En cuanto a la discusión, el problema no es otro que el de la propia indefinición del arte. Cómo vamos a colgar el calificativo artístico si ni siquiera usamos una misma definición. Usted dice, o así lo entiendo yo, que el arte debe tener objetivos como expresar sentimientos, plasmar inquietudes y desahogarse. Dicho de otra forma, el arte como tal se hace desde su génesis.
El amigo SuperAurreskuMan llegó a equiparar “arte” con “propuesta intelectual” (la discusión original, recordemos, era la de “¿puede haber una propuesta intelectual en el arte?”) con lo que la gastronomía sería (o, según él, no sería) un “canal de comunicación” a través del cual se transmitiría dicha propuesta intelectual.

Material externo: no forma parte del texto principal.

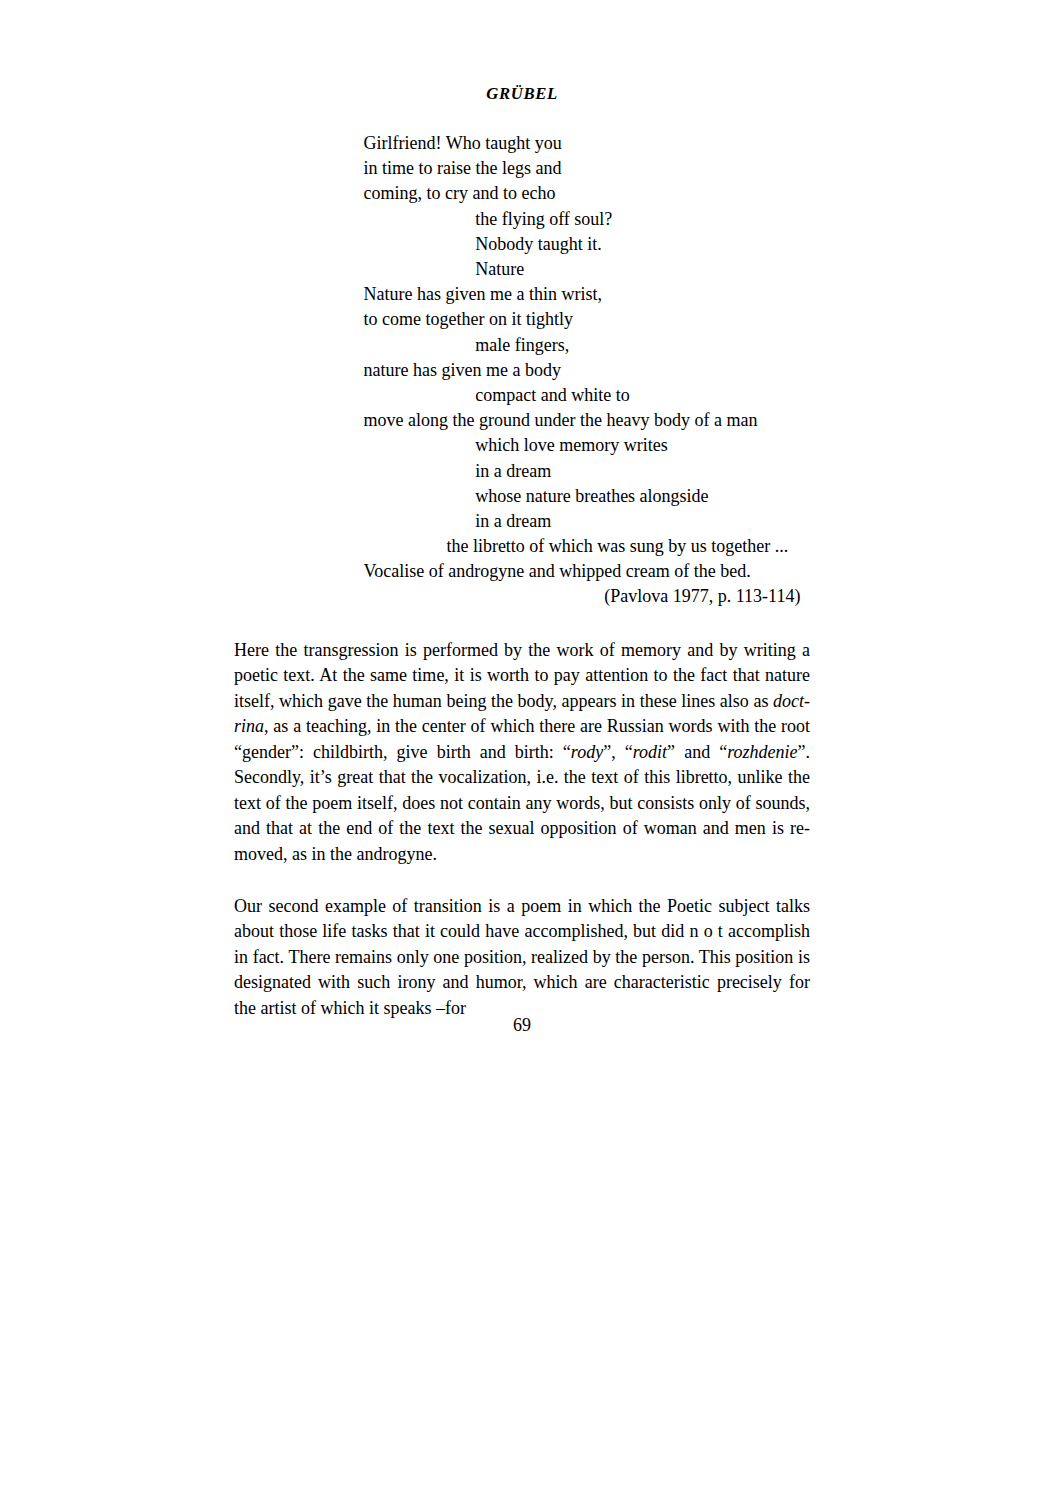GRÜBEL
Girlfriend! Who taught you
in time to raise the legs and
coming, to cry and to echo
the flying off soul?
Nobody taught it.
Nature
Nature has given me a thin wrist,
to come together on it tightly
male fingers,
nature has given me a body
compact and white to
move along the ground under the heavy body of a man
which love memory writes
in a dream
whose nature breathes alongside
in a dream
the libretto of which was sung by us together ...
Vocalise of androgyne and whipped cream of the bed.
(Pavlova 1977, p. 113-114)
Here the transgression is performed by the work of memory and by writing a poetic text. At the same time, it is worth to pay attention to the fact that nature itself, which gave the human being the body, appears in these lines also as doctrina, as a teaching, in the center of which there are Russian words with the root “gender”: childbirth, give birth and birth: “rody”, “rodit” and “rozhdenie”. Secondly, it’s great that the vocalization, i.e. the text of this libretto, unlike the text of the poem itself, does not contain any words, but consists only of sounds, and that at the end of the text the sexual opposition of woman and men is removed, as in the androgyne.
Our second example of transition is a poem in which the Poetic subject talks about those life tasks that it could have accomplished, but did n o t accomplish in fact. There remains only one position, realized by the person. This position is designated with such irony and humor, which are characteristic precisely for the artist of which it speaks –for
69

Mi concepción del arte se acerca más al de S.A.M. que al suyo, me temo, ya que estimo imprescindible tener en cuenta el punto de vista del receptor. Dicho de otra manera: puede que los huevos (de gallina) (y fritos) de su madre a usted le parezcan un mero “alimento”, pero puede que haya alguien que los considere una obra de arte.

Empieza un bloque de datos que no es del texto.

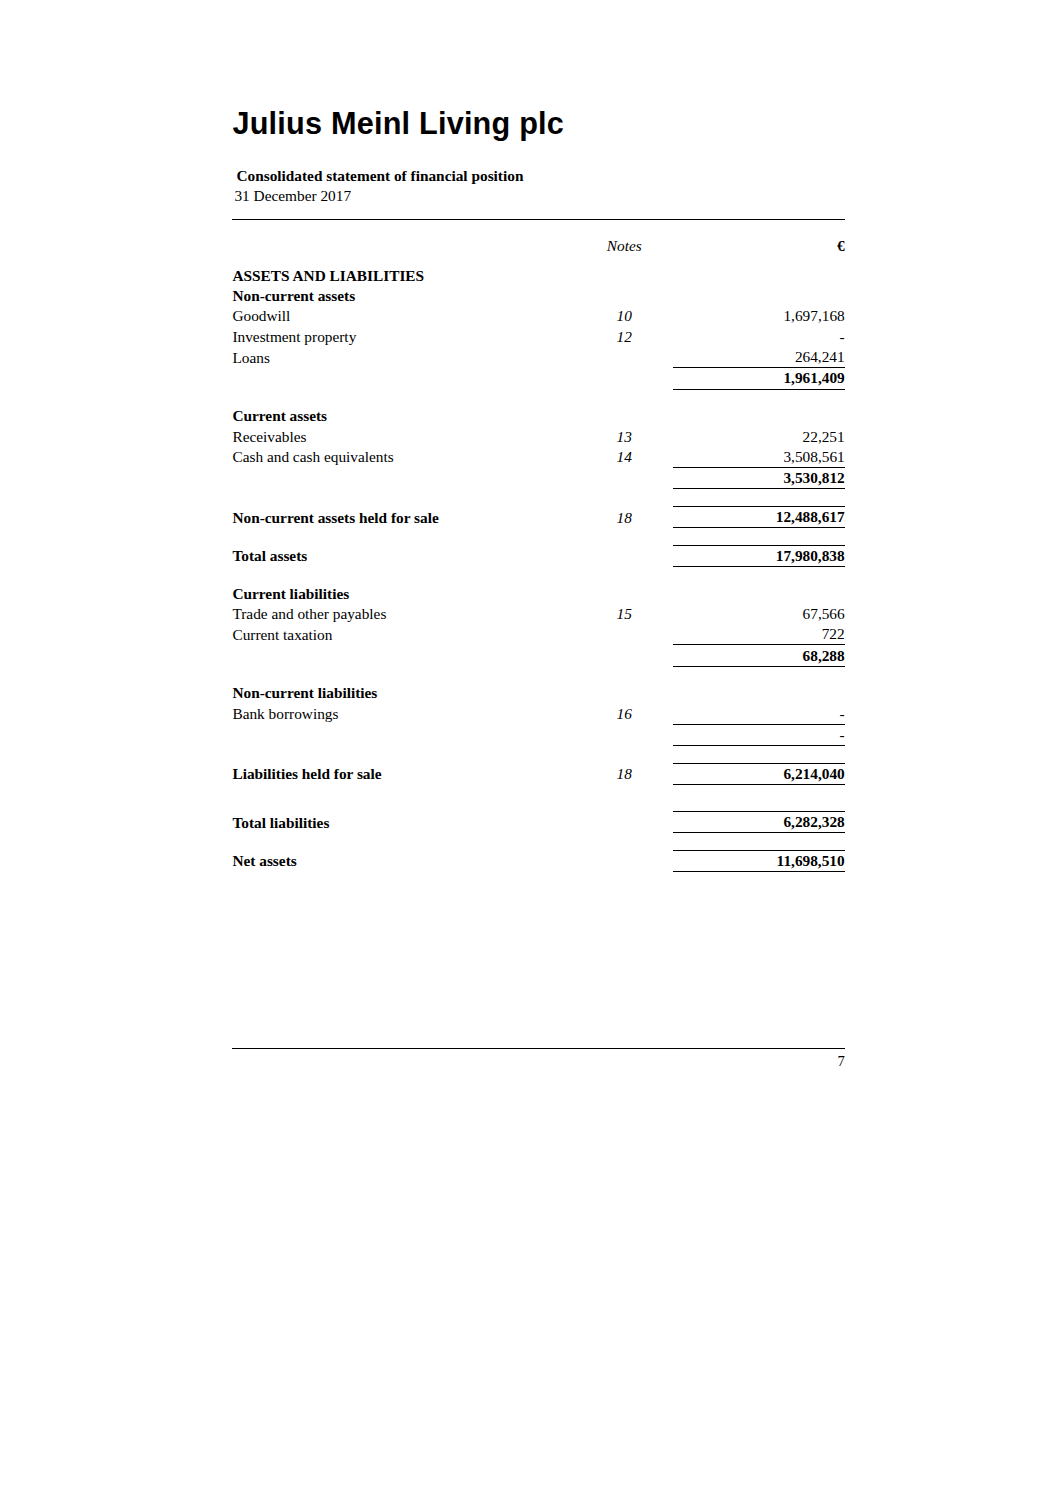Julius Meinl Living plc
Consolidated statement of financial position
31 December 2017
| | Notes | € |
| ASSETS AND LIABILITIES | | |
| Non-current assets | | |
| Goodwill | 10 | 1,697,168 |
| Investment property | 12 | - |
| Loans | | 264,241 |
| | | 1,961,409 |
| Current assets | | |
| Receivables | 13 | 22,251 |
| Cash and cash equivalents | 14 | 3,508,561 |
| | | 3,530,812 |
| Non-current assets held for sale | 18 | 12,488,617 |
| Total assets | | 17,980,838 |
| Current liabilities | | |
| Trade and other payables | 15 | 67,566 |
| Current taxation | | 722 |
| | | 68,288 |
| Non-current liabilities | | |
| Bank borrowings | 16 | - |
| | | - |
| Liabilities held for sale | 18 | 6,214,040 |
| Total liabilities | | 6,282,328 |
| Net assets | | 11,698,510 |
7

Yo mismo confieso que un alimento sin ninguna aspiración intelectual por parte de quien lo cocinó me ha parecido más de una vez una obra de arte que ha inspirado en mi toda clase de emociones y reflexiones.
Le agradezco muchísimo su dedicación a mi blog y me alegro mucho de que le interese su contenido. Espero que no sea el único, y que en adelante más lectores (que las estadísticas me dicen que haberlos, haylos) “se atrevan” a comentar lo que escribo.
Reciba un cordial saludo,
Sir Anthony Worldgate.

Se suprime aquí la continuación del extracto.